Supposed to be patterned on Paris' Arc de Triomphe, which is a monument to France's great victories in the Napoleonic Wars, Millennium Gate is instead a commemoration to the monumental egos of a few self-important business types. It's hard to believe anyone could compare it to European monuments or some of our own in Washington, and to other landmarks architecturally appropriate to their time and built to commemorate real national historical feats and true national heroes.

How odd to justify the arch by saying we needed something like Mount Rushmore here. What is Stone Mountain if not our own version of Mount Rushmore? Indeed, it predates the Mount Rushmore sculpture and had the same great sculptor.

The whimsical nature and honest, commercial purpose of Marietta's Big Chicken are, to my mind, preferred any day to this pomposity of an arch.

MARIA WILSON

Marietta

Symbolic? You bet —- of a new era

Although Jim Wooten and the realities of 21st-century America are not always on familiar terms, he was right about one thing: The Obama campaign has delivered quite a few symbolic messages ("Obama tries to make Georgia seem in play; it isn't," @issue, July 8). Isn't that what politics are about? As a conservative native son of Georgia, and an adopted son of the State of Denial, Wooten is quite familiar with symbols.

When Ronald Reagan kicked off his first presidential campaign in Mississippi, it was all about symbolism. When my neighbors in Powder Springs stuck mini rebel flags in their lawns in opposition to the removal of the Confederate emblem from the Georgia state flag, it was definitely symbolic.

Despite the very best efforts of John McCain's in-state armor bearers, U.S. Sens. Saxby Chambliss and Johnny Isakson (all symbols of a soon-to-be-bygone era) to contest Obama, he stopped by McEachern High to eloquently deliver this message:

"It might not happen today or even next year, but one day soon Georgia will be in play." Those who are skeptical need only look as far as Cobb County, McEachern High School and the Gold Dome, where the new flag is displayed.

DAVID D. ROBINSON

Powder Springs

Tucker is clueless about patriotism

It is sad that even with a dictionary in hand, Cynthia Tucker does not understand patriotism ("True patriotism is insisting U.S. live up to ideals," @issue, July 6).

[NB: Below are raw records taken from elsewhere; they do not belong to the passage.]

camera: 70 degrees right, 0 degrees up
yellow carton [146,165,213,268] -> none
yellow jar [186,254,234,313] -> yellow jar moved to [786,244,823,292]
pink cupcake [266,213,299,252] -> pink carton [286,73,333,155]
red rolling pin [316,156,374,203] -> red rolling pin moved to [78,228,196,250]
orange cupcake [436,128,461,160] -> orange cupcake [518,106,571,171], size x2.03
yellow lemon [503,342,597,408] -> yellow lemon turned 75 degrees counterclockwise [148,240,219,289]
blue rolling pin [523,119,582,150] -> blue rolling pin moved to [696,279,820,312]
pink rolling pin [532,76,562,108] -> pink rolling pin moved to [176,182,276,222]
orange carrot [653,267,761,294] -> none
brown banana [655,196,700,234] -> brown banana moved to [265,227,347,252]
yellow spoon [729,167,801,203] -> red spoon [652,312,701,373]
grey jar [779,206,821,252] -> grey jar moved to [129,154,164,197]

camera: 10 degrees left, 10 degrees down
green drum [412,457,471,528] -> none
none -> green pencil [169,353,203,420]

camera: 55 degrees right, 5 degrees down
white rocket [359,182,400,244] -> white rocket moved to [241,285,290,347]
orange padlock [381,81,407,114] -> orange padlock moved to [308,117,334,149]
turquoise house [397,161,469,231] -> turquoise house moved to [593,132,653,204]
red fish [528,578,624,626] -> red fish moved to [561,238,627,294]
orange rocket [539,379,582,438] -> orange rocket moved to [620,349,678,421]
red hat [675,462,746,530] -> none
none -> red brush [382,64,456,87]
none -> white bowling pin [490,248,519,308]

Patriotism is love and support of our country's interests above any other country, organization or political affiliation. Political parties exist primarily to achieve goals of adherents, not for the good of the nation as a whole. Political activism may be personally rewarding, but it is not patriotism.

The essential function of our government is to protect us from outside attack and internal insurrection. Military and police forces are most recognized for these purposes, but private citizens who actively support and sustain national defense and internal security are equally patriotic.

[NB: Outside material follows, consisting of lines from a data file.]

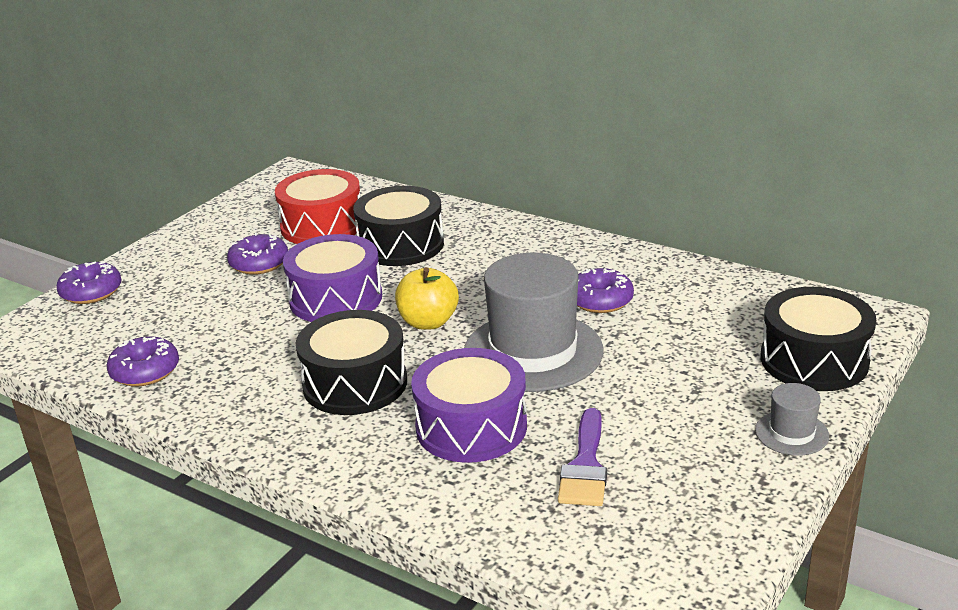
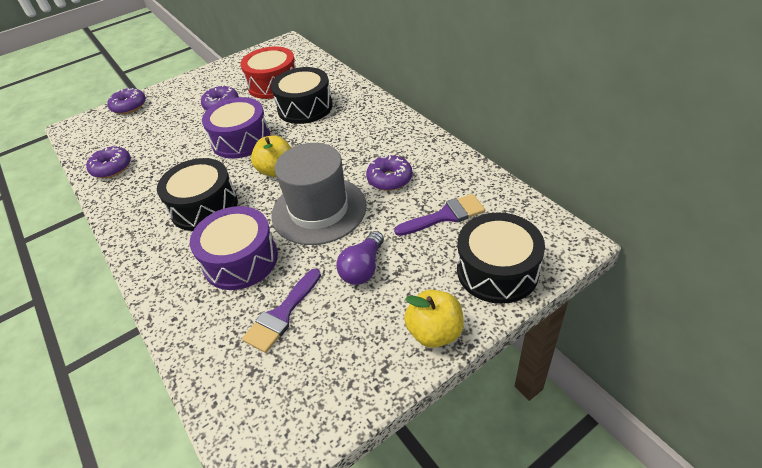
camera: 25 degrees right, 15 degrees up
grey hat [755,383,829,456] -> yellow apple [404,290,464,348]
none -> purple light bulb [336,231,384,285]
none -> purple brush [394,194,485,236]

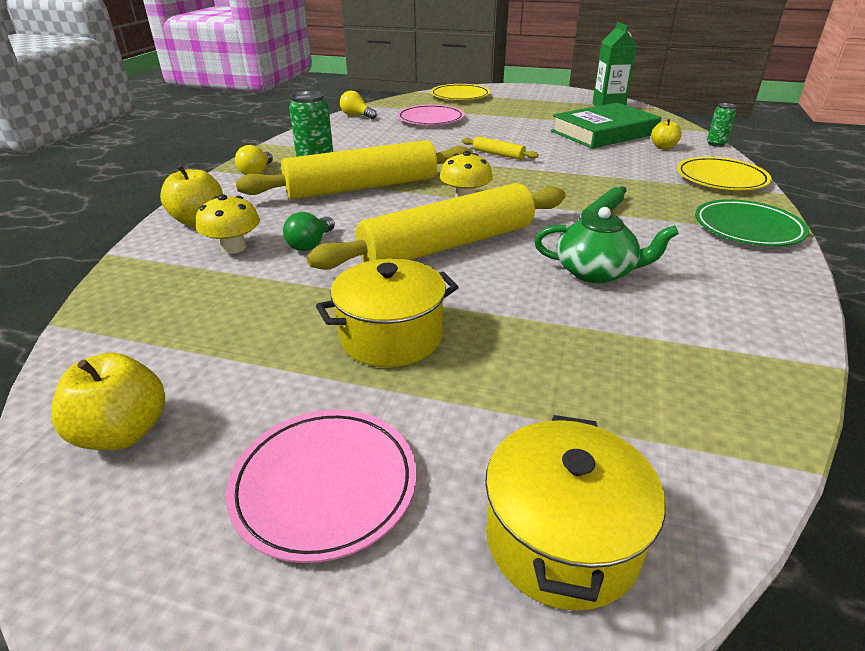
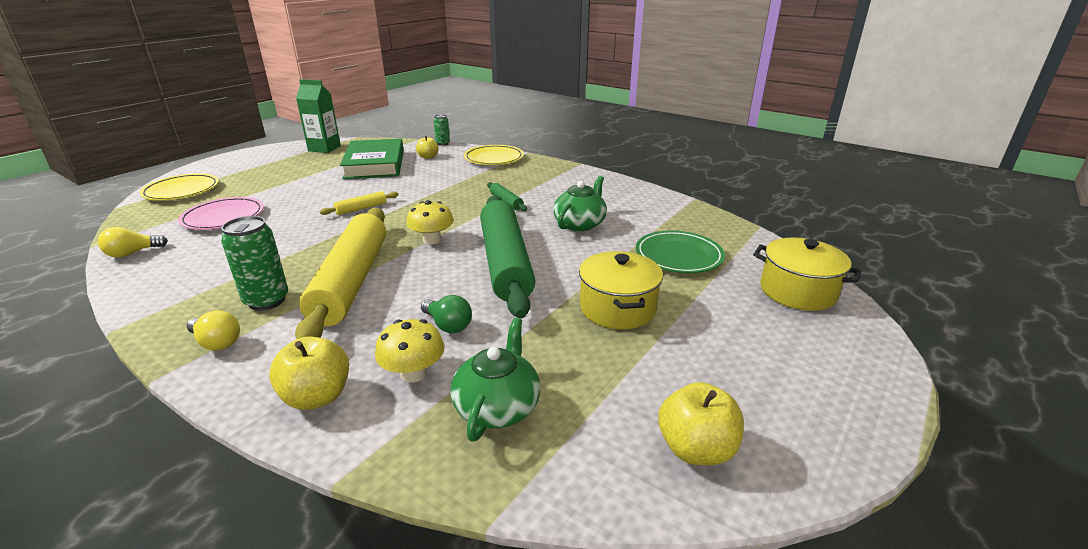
camera: 70 degrees left, 5 degrees down
pink plate [226,410,417,563] -> none
yellow rolling pin [307,183,566,270] -> green rolling pin [480,195,535,318]
green plate [695,199,809,246] -> green plate moved to [636,230,725,273]
none -> green teapot [450,318,541,442]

Tucker finds patriotism only in people and groups she admires: The Peace Corps may be noble, but it is not patriotic; some individual members of Congress are undoubtedly patriotic, but the majority never rise above political pettiness; Martin Luther King may have been a patriot for working to bring people under the full protection of the government, but Muhammad Ali is not a patriot. People willing to sacrifice for the nation are patriotic; people who violate their oaths and betray the nation's secrets for political reasons are traitors.

ROD PARAMOURE

Marietta

Plenty of exclusively Jewish theaters

For Blake Hall, new producing artistic director of Center Theatre at the Marcus Jewish Community Center, to say that "no Jewish theater in this country does only Jewish theater" shows a blind spot and makes the assumption that Jewish theater is not rich and valuable ("Non-Jewish work added to mix," Arts & Books, June 29).

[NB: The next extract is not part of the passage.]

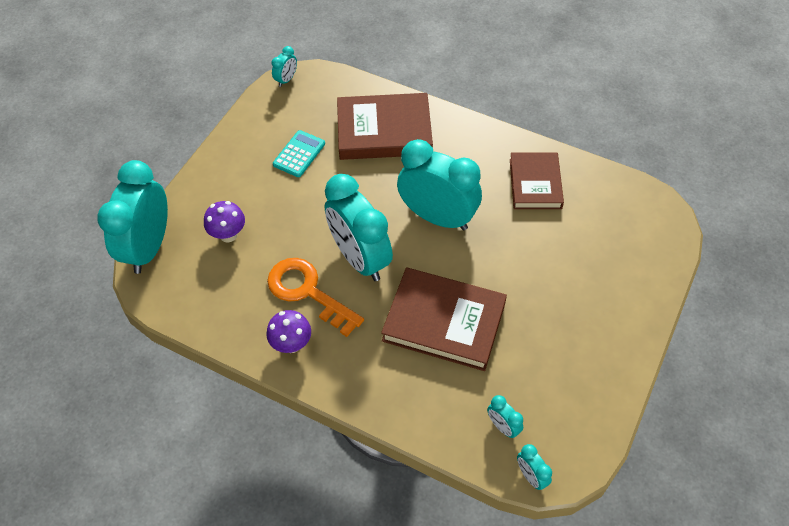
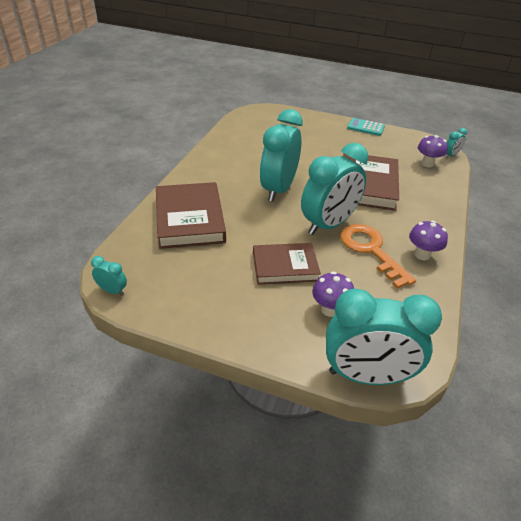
camera: 100 degrees left, 15 degrees down
orange key [267,258,364,337] -> orange key turned 120 degrees clockwise [340,224,416,289]
turquoise calculator [273,130,325,177] -> turquoise calculator moved to [347,118,385,136]
turquoise clock [487,395,523,438] -> purple mushroom [418,135,448,167]
brown book [510,153,564,209] -> brown book moved to [253,243,321,285]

Those dedicated to producing exclusively Jewish theater are in cities including San Francisco, Detroit, Minneapolis, St. Louis, Washington, Philadelphia, Phoenix and Los Angeles. And they produce works that run the gamut —- from "The Price" by Arthur Miller to "Hard Love" by Israeli playwright Motti Lerner (produced by the Jewish Theatre of the South) to "Schlemiel the First" by Robert Brustein and "The Madness of God" by Nobel Prize winner Elie Wiesel.

DAVID CHACK

Chack is president of the Association for Jewish Theatre.